Participation des dermatologues experts sollictés :

5 dermatologues ont participé à cette experimentation (2 en Haute-Corse sur Bastia et 3 en Corse du sud sur Porto-Vecchio et sur Ajaccio)

Ces dermatologues ont traité à eux 5, la majorité des demandes d’avis de télé expertises avec une demande plus importante en Haute-Corse en début d’expérimentation par rapport à la Corse du sud. Cet écart a diminué au fil du temps.

Quelques chiffres

  • 1 222 demandes de télé expertises réalisées,
  • 1 202 patients concernés,
  • 98 089 km évités aux patients,
  • 885 demandes d’avis pour tumeurs dont 313 tumeurs supposées malignes tumeur.
  • 295 demandes réalisées au total pour les plaies, 113 suivis.
  • 20 % des patients ayant bénéficié d’une télé-expertise sont dépendants d’un tiers pour leurs déplacements,
  • 2042 déplacements évités sur 2444 soit environ 84 % des déplacements,
  • 867 demandes de télé-expertises concernent des patients vivants à plus de 25 km d’un dermatologue, soit 71 % des demandes.

A noter !

Sur les 1 202 Patients qui ont bénéficié d’une télé expertise, 71 % vivaient à plus de 25 km d’un dermatologue,  20 % étaient dépendants d’un tiers pour ses déplacements.

Au total, nous avons évités à ces patients sur un total de 2.444 déplacements, 2.042 trajets pour consulter un dermatologue. Seuls 370 déplacements n’ont pu être évités, souvent pour réaliser une dermoscopie en cabinet ou confirmer un cas clinique général.
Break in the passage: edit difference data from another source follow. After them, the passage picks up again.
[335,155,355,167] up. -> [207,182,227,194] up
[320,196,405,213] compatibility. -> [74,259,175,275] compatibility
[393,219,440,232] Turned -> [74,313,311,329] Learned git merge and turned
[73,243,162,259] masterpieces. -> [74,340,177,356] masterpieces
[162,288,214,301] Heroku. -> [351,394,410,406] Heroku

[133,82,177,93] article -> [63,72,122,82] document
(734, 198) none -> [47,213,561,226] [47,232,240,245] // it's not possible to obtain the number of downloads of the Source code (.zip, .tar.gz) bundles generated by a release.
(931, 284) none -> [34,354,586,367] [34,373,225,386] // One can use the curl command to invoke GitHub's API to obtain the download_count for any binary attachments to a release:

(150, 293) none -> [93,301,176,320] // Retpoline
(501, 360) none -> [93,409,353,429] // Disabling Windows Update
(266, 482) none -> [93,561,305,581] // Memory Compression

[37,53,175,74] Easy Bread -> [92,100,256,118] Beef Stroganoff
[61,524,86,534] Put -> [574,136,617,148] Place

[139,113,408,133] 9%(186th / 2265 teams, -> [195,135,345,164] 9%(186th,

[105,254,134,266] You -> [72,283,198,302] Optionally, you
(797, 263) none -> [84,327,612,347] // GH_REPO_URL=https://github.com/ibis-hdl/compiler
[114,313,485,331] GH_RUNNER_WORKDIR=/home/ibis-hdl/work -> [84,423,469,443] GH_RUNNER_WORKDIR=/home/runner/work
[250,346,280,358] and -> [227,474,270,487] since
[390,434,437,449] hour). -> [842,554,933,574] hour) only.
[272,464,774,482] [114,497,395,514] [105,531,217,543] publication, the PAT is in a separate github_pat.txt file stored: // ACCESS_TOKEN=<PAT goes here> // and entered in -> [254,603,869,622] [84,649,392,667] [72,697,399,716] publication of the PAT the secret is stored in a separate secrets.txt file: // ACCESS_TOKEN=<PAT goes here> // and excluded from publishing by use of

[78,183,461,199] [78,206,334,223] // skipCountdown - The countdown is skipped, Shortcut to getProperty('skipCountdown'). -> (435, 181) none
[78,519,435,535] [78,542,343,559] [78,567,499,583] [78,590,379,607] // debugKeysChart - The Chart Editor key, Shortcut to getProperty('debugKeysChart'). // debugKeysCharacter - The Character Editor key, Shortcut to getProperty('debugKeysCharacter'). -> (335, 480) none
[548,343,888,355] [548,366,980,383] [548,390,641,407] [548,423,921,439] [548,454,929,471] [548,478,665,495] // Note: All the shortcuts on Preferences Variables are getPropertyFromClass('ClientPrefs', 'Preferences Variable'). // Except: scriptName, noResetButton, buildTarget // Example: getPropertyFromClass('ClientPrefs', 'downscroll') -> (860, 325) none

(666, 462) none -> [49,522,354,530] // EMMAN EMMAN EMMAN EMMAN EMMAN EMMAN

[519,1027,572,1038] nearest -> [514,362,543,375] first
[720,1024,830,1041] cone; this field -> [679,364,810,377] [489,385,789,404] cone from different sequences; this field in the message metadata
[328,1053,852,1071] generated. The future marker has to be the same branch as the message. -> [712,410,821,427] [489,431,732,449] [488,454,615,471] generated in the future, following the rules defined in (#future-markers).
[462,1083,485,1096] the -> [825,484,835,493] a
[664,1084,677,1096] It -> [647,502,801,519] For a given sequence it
Pour les demandes d’avis de tumeurs, il a été détecté 313 cas douteux ou avérés nécessitants des examens complémentaires afin de  confirmer le diagnostic.

Sur ces 313 cas, 104 tumeurs malignes ont été confirmées, soit 33 % des cas supposés.

Concernant les avis pour plaies, au total 295 demandes ont été faites par les MG, ce qui a occasionné le suivi de 113 plaies avec 34 % de guérison.

Bilan

En résumé, si nous analysons ces résultats, nous pouvons en conclure que cette expérimentation au-delà bien entendu de démontrer l’intérêt de la télémédecine pour le dépistage précoce des tumeurs et le suivi des plaies, nous éclaire également sur l’usage de ce service auprès des professionnels de santé et cible également les territoires les plus demandeurs.

Durant toute la période de notre expérimentation les actes de télémédecine n’étaient pas rentrés dans le champ conventionnel.  Toutes les expériences pionnières de télémédecine ont enfin abouti à la reconnaissance des institutionnels, et dans le droit commun de la téléconsultation en septembre 2018 et de la télémédecine en février 2019.